Kitabın kahramanı Leon Bahar vergi ilan edildiğinde 38 yaşında. Sultanhamam’da küçük bir tüccar. Kendisine 120 bin TL vergi geliyor. Bu, ödenmesi mümkün olmayan bir tutar. Leon Bahar da ödeyemiyor ve Şubat 1943’te Aşkale’ye sürgüne gönderiliyor. Oradan Sivrihisar’a sevk ediliyor.

İstanbul ile, İstanbul’daki sevdikleri ile arasındaki mesafenin kısalması tek tesellisi oluyor, yoksa koşullar Aşkale’den beter, sarı sıcakta uçsuz bucaksız bir bozkırın ortasında kalıyor öteki mükelleflerle birlikte…

MÜCADELE AZMİ…

Leon Bahar’ın 1941 Mayıs ayında zorunlu askerlik vesilesiyle (Yirmi Kur’a Askerlik) Kandıra’ya gidişinden 1943 Şubat ayında Aşkale’ye sürgüne gönderilişi ve aynı yıl Aralık ayı sonunda Sivrihisar’dan salıverilmesine kadar geçen zaman kitapta gerçek belgeler ve güçlü betimlemelerle hayat bulan usta bir kurguyla okura sunuluyor.

‘’Bu kitap benim için bir iç huzurdur. Varlık Vergisi gibi acı ve karanlık bir dönemle yüzleşmekten korkmadan, umuda ve insana dair, birlikte yaşama umuduna dair not düşebilmiş olmanın huzurudur. Bunu yapmama, kahramanım yani hikayenin gerçek sahibi Leon Bahar, mücadele azmi, adalet arayışı ve eşsiz muhakeme gücü ile imkan verdi’’ diyor Nurten Yalçın Erüs.

LEON BAHAR’IN EDEBİ KİŞİLİĞİ

Belgelere uzun yıllar önce ekonomi gazeteciliği yaptığı dönemde ulaşmış. Hemen yazmak yerine beklemeyi tercih etmiş.
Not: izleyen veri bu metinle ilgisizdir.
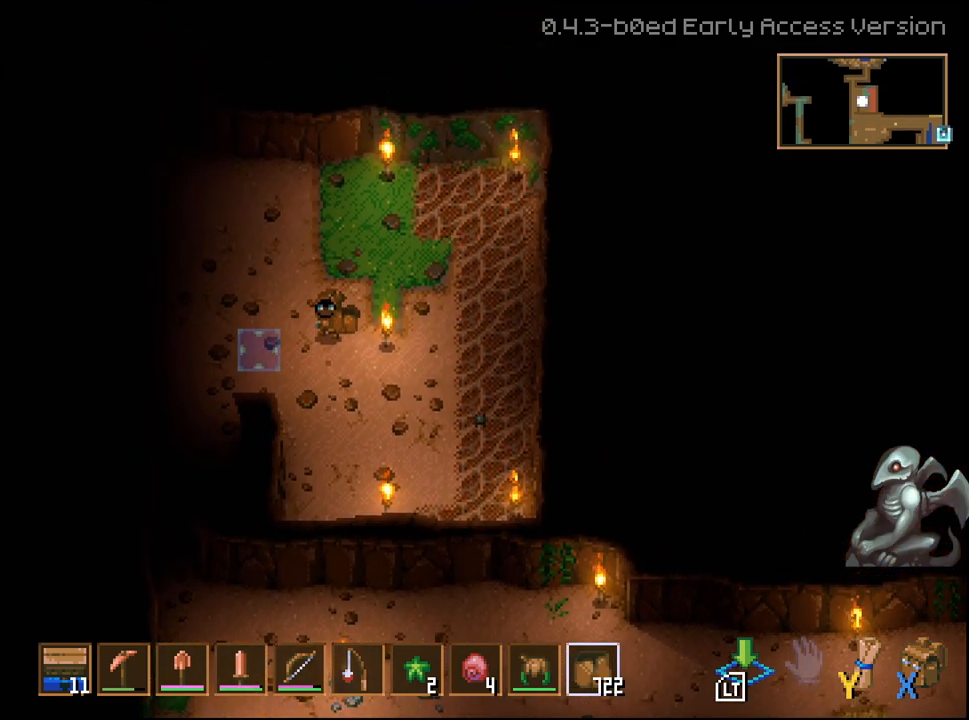
{"buttons": [], "left_stick": "center", "right_stick": "left", "events": [[317, "L2", "down"], [483, "L2", "up"]]}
“Leon Bahar’dan bana kalan külliyatı çok önemsedim. Bu önemi, bu değeri hak eden çok kapsamlı bir içerik vardı elimde. Bir yandan haksızlığa uğradığı kesin olan bir gayrimüslimin devletine yazdığı hak arama dilekçeleri; öte yandan sürgünden yazılan mektuplarla kamp yerinin, sürgün hayatının bugüne kadar hiç bilinmeyen ayrıntıları… Öte yandan bir baba, bir eş olarak yaşadıkları. Karısına yazdığı aşk dolu, hasret dolu mektuplar. Toplumsal vicdana seslenen kuvvetli metinler. İşte bu külliyatı hazmettiğimi, Leon Bahar’ın edebi diline yakınlaştığımı, dönem kitabı hassasiyetini karşılayacak araştırma ve bilgi derinliğine ulaştığımı hissettiğim an oturdum yazmaya” sözleri, kitabın ince örülmüş sıkı dokunmuş, oya gibi işlenmiş dünyasının, her biri özenle seçilmiş cümlelerinin ardındaki emeği anlamak için bir referans olabilir.

PÜR GERÇEĞİN BELGE VE MEKTUPLARI

Biyografik romanlarda gerçek nerede başlar nerede biter, neresi kahramanın neresi yazarındır sorusu çokça merak uyandıran, cevabı da çoğu zaman her okuru memnun etmeyen bir meseledir. Kitabın pür gerçeğini romanın kahramanından kalan belge ve mektuplar oluşturuyor. Belgeler arasındaki anlatımlar ise yazarın dönem araştırmalarından ve kendi yazınsal ve entelektüel birikiminden doğmuş, işin kurgu tarafını oluşturuyor. Ama kabul etmek gerekir ki yazar, gerçekle kurguda ya da bir başka deyişle kahramanı ile kendisi arasında tercihini daha çok Leon’dan yana kullanmış.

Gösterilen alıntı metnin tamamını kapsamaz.